No vacuum nor noise from his younger brother’s visiting friends nor barking dog can disturb my son before noon on most weekends. (Although, interestingly, requests from girls to meet at the mall or go ice skating do.) On his part, there’s absolutely no regret about all those daylight weekend hours spent sleeping. Other parents of teenagers I know have similar tales.

“Be sure to mention the melatonin stuff,” my son responded when I told him I would be writing on this topic. By that, he means the studies that support his claims that he is biologically programmed to stay up late and sleep in. He and his friends would be so much happier, he says, if the school day started at say, 11 a.m. “A lot of my friends are still in bed at 1 in the afternoon,” he often says.

Scientists have learned that the pineal gland, located at the base of the brain, is temporarily suppressed in the early evening by the surging hormones of the growing teenager. The pineal gland begins releasing melatonin as day fades to night, but the chemical takes longer to trigger the sleep cycle in teens than it does in adults—or younger children.
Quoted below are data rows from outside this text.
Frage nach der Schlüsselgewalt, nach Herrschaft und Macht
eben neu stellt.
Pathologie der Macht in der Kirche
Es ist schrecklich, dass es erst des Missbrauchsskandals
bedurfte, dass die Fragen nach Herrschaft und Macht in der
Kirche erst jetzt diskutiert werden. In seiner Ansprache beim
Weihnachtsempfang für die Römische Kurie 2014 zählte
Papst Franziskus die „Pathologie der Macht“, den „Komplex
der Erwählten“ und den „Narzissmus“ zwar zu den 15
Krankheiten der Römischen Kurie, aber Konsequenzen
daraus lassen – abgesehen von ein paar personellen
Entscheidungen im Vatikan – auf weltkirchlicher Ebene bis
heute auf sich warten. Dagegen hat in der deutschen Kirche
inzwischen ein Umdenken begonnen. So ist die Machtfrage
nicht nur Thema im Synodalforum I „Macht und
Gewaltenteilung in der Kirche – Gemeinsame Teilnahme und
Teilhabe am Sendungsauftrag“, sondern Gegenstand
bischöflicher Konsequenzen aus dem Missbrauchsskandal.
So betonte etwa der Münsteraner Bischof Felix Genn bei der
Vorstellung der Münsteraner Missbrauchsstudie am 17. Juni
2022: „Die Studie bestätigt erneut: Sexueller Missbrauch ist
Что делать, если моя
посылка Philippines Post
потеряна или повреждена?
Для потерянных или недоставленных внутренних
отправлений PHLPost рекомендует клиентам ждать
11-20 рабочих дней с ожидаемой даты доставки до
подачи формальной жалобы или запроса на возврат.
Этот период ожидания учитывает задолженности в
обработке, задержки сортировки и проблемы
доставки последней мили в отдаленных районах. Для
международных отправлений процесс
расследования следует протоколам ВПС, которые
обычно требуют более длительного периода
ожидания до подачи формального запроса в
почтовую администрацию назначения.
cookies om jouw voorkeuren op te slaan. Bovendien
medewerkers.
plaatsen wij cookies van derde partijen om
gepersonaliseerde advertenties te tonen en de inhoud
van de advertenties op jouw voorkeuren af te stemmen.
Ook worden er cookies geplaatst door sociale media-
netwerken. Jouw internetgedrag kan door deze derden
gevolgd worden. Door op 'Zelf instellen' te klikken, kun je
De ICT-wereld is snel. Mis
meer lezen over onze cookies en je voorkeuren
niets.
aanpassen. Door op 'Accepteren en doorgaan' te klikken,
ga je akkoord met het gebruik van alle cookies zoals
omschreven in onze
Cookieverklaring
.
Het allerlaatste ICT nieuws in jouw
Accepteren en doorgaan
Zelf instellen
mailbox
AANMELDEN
Circadian rhythms are often disrupted by these changes in melatonin levels that puberty causes. Teens often don’t naturally feel the need to sleep until about 11 p.m.—which explains why my son’s bedroom light is still on long after I’ve suggested that he call it a night.

The American Academy of Pediatrics released a statement last August urging school districts to delay start times for middle and high school students until 8:30 a.m. or later. The goal was to make a small change that could help counter chronic sleep loss in teens. The statement reminded school administrators that the recommended amount of sleep for this age group is eight and a half to nine and a half hours a night.

There’s a growing movement of parents, educators and scientists working to bring more attention to this issue. Start School Later, Inc., a coalition of these interests, launched in 2011. The organization reports on its website,, that 250 school districts in 43 states have pushed their start times back for older students. The organization is collecting data from these schools to see how the changes affect academic performance and social interactions. Several districts in New York state have also changed their start times in recent years, including those in Elmira, Ithaca and Glens Falls.

Many high schools in Central New York begin classes somewhere between 6:50 and 7:50 a.m. So, until change comes to our district, I’ll probably do little more than roll my eyes. With an 11-year-old on deck, it’s going to be part of my life for quite a while.

And, really, I can’t complain very much. Somehow, my son never oversleeps on a school day. He juggles several activities and commitments, while maintaining a high-honors GPA. An athlete, he’s rarely in the house before 6 p.m. on a weeknight.

So as tempting as it may be to storm down the hall and beat on the door next Saturday morning, I’ll probably just let the boy sleep. In a few years, that same room will be empty. Mr. Sleepy Head, and all his friends, will probably be busy not sleeping—like the rest of us.